All notable changes to this project will be documented here.
Entries are listed from latest to oldest.


v1.5.0 (2024-09-19)#

Added#

  • Preprocessing Function
    • TargetEncoder: Encodes categories based on a shrunk estimate of target means, mixing global and conditional means.

v1.4.0 (2024-04-08)#

Added#

  • Automatic Pipeline Creation
    • Pipeline.from_DataFrame(...)
    • auto_code(...)
    • Automatically builds a pipeline based on heuristics using datatypes and distributions.

v1.3.2 (2024-03-28)#

Added#

  • Pipeline Persistence
    • Serialize with:
    • mypipeline.to_dict()
    • mypipeline.to_json("mypipeline.json")
    • Restore with:
    • Pipeline.from_dict(mydict)
    • Pipeline.from_json("mypipeline.json")

v1.3.1 (2024-03-26)#

Added#

  • Preprocessing Function
    • PowerTransformer (analogous to sklearn PowerTransformer)

v1.3.0 (2024-03-06)#

Added#

  • Preprocessing Function
    • Cast (analogous to SQL, useful to convert all but target and key to float in the final step)

Changed#

  • column_exclude option for pipeline step inputs.

v1.2.0 (2024-03-06)#

Added#

  • Preprocessing Function
    • MultiLabelBinarizer: Encode multi-value text columns (delimited) into binary variables.

v1.1.0 (2024-03-01)#

Bugfixes, compatibility updates, optional requirements, feature hashing.

Added#

  • Preprocessing Function
    • SimpleHashEncoder: Hash-encode text columns using in-DB HASHROW.

Changed#

  • Smarter SQL execution:
  • Uses tdml.get_context().execute(q) or tdml.execute_sql(q) depending on version.
  • Bugfix: IterativeImputer query generation.
  • plotly & seaborn now optional dependencies.

v1.0.2 (2023-03-06)#

Major overhaul:
tdprepview now supports schema-changing transformations (e.g.
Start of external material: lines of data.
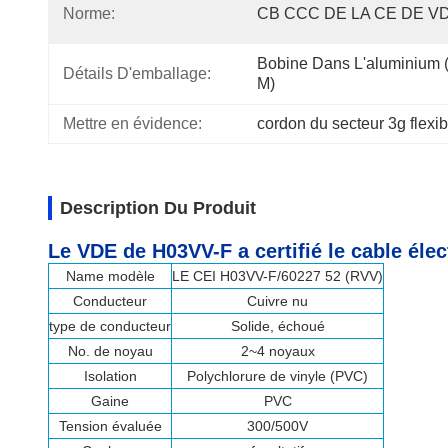
Norme:
CB CCC DE LA CE DE V
Bobine Dans L'aluminium (
Détails D'emballage:
M)
Mettre en évidence:
cordon du secteur 3g flexib
Description Du Produit
Le VDE de H03VV-F a certifié le cable éle
Name modèle
LE CEI H03VV-F/60227 52 (RVV)
Conducteur
Cuivre nu
type de conducteur
Solide, échoué
No. de noyau
2~4 noyaux
Isolation
Polychlorure de vinyle (PVC)
Gaine
PVC
Tension évaluée
300/500V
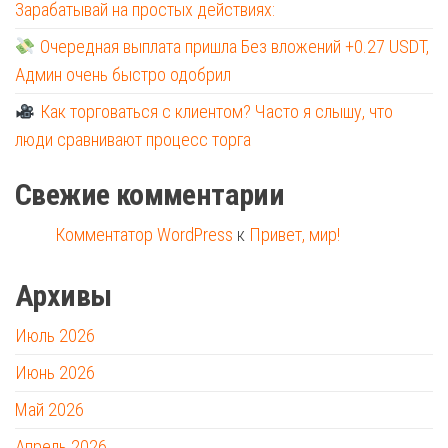
Зарабатывай на простых действиях:
Очередная выплата пришла Без вложений +0.27 USDT,
Админ очень быстро одобрил
Как торговаться с клиентом? Часто я слышу, что
люди сравнивают процесс торга
Свежие комментарии
Комментатор WordPress
к
Привет, мир!
Архивы
Июль 2026
Июнь 2026
Май 2026
Апрель 2026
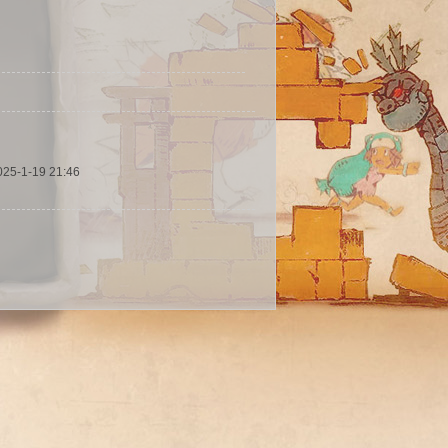
025-1-19 21:46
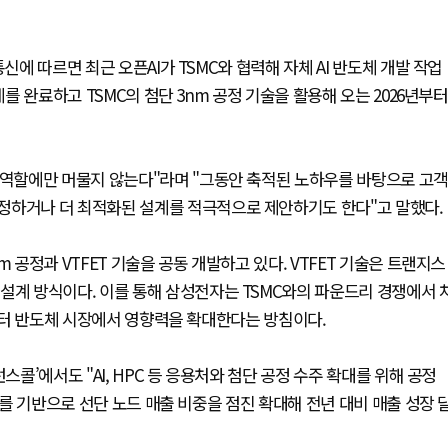
신에 따르면 최근 오픈AI가 TSMC와 협력해 자체 AI 반도체 개발 작업
계를 완료하고 TSMC의 첨단 3nm 공정 기술을 활용해 오는 2026년부터
 역할에만 머물지 않는다"라며 "그동안 축적된 노하우를 바탕으로 고객
정하거나 더 최적화된 설계를 적극적으로 제안하기도 한다"고 말했다.
 공정과 VTFET 기술을 공동 개발하고 있다. VTFET 기술은 트랜지스
설계 방식이다. 이를 통해 삼성전자는 TSMC와의 파운드리 경쟁에서 
터센터 반도체 시장에서 영향력을 확대한다는 방침이다.
스콜’에서도 "AI, HPC 등 응용처와 첨단 공정 수주 확대를 위해 공정
요를 기반으로 선단 노드 매출 비중을 점진 확대해 전년 대비 매출 성장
OneHotEncoding), based on a directed acyclic graph (DAG).

Added#

  • plot_sankey() for pipeline DAG visualization.
  • New preprocessing functions (adapted from sklearn):
    • SimpleImputer, IterativeImputer, StandardScaler, MaxAbsScaler, MinMaxScaler, RobustScaler
    • Normalizer, QuantileTransformer, Binarizer, PolynomialFeatures
    • OneHotEncoder, PCA

Changed#

  • Single optimized query with WITH AS for all preprocessing.
  • Flexible Pipeline steps with new input filtering via dictionaries:
    • {'pattern': ...}
    • {'prefix': ...}
    • {'suffix': ...}
    • {'dtype_include': [...]}
    • {'dtype_exclude': [...]}
  • Options for column renaming in steps:
    • {'prefix': ...}
    • {'suffix': ...}

v0.1.4 (2023-02-17)#

Added#

  • Preprocessing Function
    • DecisionTreeBinning

v0.1.3 (2023-02-16)#

Added#

  • Quickstart guide in README.

v0.1.2 (2023-02-15)#

Fixed#

  • Added *.sql to MANIFEST.in so SQL templates are included in the distribution.

Changed#

  • Converted HISTORY and README from reStructuredText → Markdown.

v0.1.0 (2023-02-15)#

Added#

  • First release on PyPI.
  • Pipeline with fit and transform functions.
  • Preprocessing functions:
    • Impute, ImputeText, TryCast, Scale, CutOff, FixedWidthBinning, ThresholdBinarizer
    • ListBinarizer, VariableWidthBinning, LabelEncoder, CustomTransformer
  • Example notebooks & demo notebook.